Apesar da determinação, ela conta que os estigmas ainda tentam cercar sua rotina, com frases sobre o perigo ou o risco de assédio por ser mulher. “Isso pode acontecer em qualquer lugar ou profissão, independente do gênero. Felizmente, nunca passei por algo do tipo. O curioso é que os homens acabam sendo mais meus clientes do que as próprias mulheres”, comenta.

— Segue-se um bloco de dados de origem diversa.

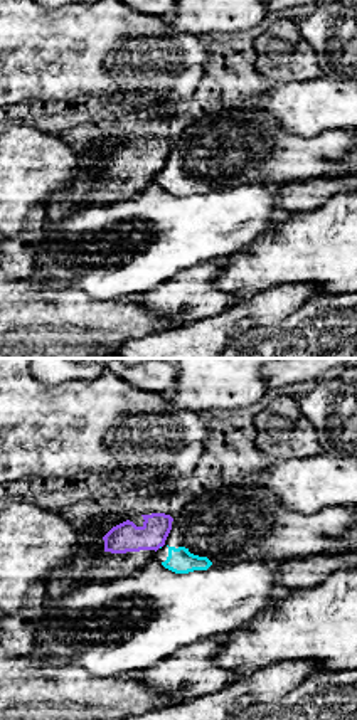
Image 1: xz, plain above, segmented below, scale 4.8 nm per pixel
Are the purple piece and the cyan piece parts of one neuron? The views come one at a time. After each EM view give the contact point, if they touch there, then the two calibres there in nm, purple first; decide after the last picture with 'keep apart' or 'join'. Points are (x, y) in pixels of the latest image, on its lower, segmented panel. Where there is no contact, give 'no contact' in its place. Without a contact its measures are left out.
no contact

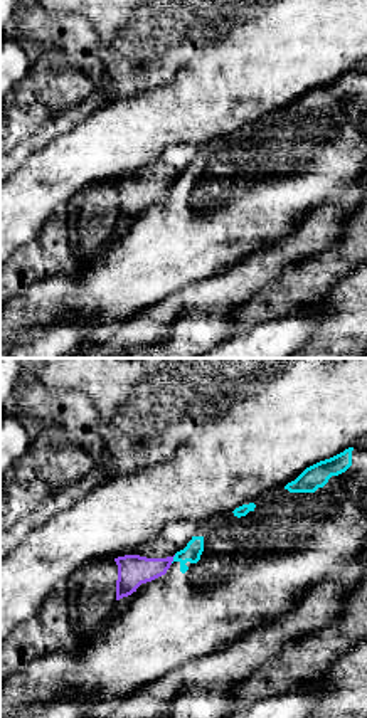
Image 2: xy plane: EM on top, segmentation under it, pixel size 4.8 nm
meets purple at (172, 559); 150 nm thick on the purple side, 90 nm on the other

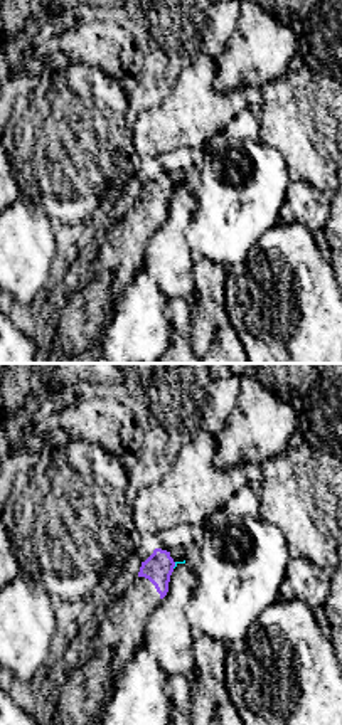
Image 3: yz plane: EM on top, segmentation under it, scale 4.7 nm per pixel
meets purple at (174, 566); 140 nm thick on the purple side, 20 nm on the other

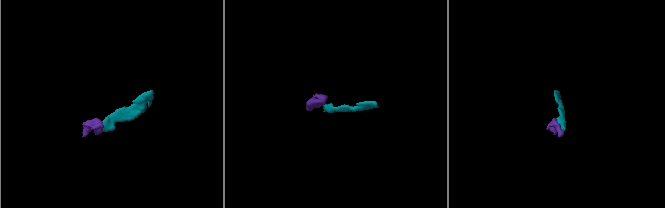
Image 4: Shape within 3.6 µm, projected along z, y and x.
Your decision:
keep apart

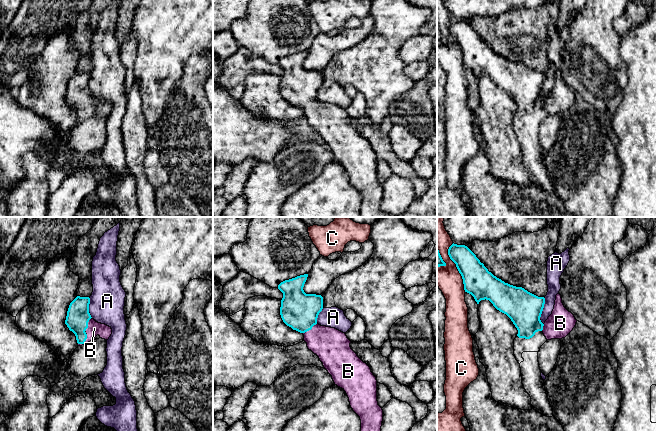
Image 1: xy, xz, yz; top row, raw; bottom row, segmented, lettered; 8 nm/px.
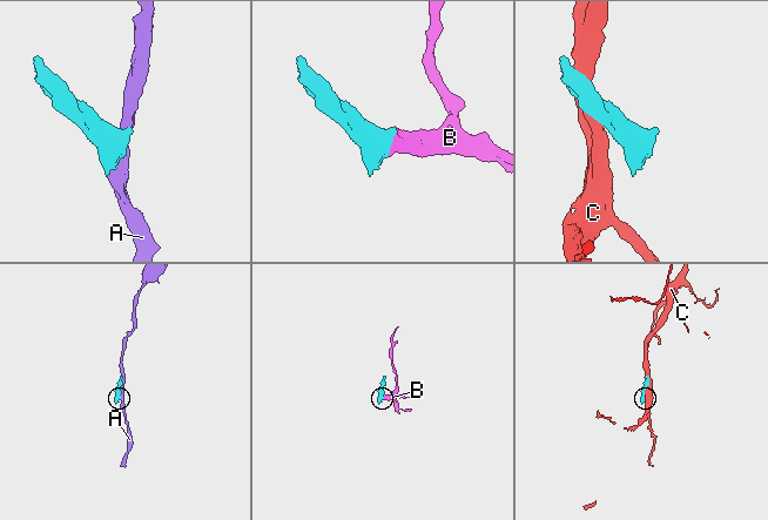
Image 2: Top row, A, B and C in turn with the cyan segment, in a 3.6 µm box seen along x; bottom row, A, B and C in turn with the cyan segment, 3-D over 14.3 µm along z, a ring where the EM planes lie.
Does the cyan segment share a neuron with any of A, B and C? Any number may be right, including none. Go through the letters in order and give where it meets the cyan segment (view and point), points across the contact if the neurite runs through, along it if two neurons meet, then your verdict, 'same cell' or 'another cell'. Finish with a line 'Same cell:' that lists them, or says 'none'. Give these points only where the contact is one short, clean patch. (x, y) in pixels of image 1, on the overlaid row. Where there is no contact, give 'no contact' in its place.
A: meets cyan in yz at (542, 310); border along yz (544, 297), (544, 307), (540, 317), (540, 321), (543, 324); another cell
B: meets cyan in xy at (85, 333); runs through xy (78, 316), (85, 333), (90, 328), (94, 328); same cell
C: meets cyan in yz at (456, 266); another cell
Same cell: B

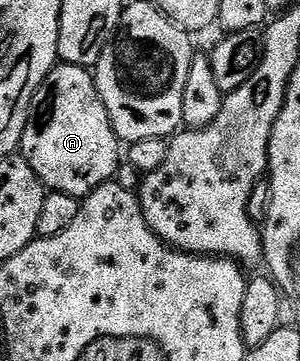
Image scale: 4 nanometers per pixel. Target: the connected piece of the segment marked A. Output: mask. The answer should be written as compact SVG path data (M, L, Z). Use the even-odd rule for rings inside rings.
M60 62L47 74L47 79L37 89L31 102L21 154L29 161L44 188L51 191L86 197L90 191L96 191L103 183L110 183L116 178L121 166L121 140L109 121L109 113L95 88L94 74L88 68Z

O que mais marca o cotidiano de Natália é a reação das pessoas nas ruas do Complexo. “Vejo muita admiração. É gratificante saber que, de alguma forma, inspiro outras mulheres a ocuparem esses espaços”, diz orgulhosa.
Natália é mãe de uma menina de 3 anos. Mesmo com a filha ainda pequena, a motivação de cada corrida é garantir um futuro melhor e lutar para que a pequena cresça em um mundo mais igualitário, onde nenhuma profissão lhe seja negada. “Ela já tem e terá ainda mais orgulho da mãe e da contribuição que realizo mesmo sem pretenção para uma sociedade melhor”, finaliza.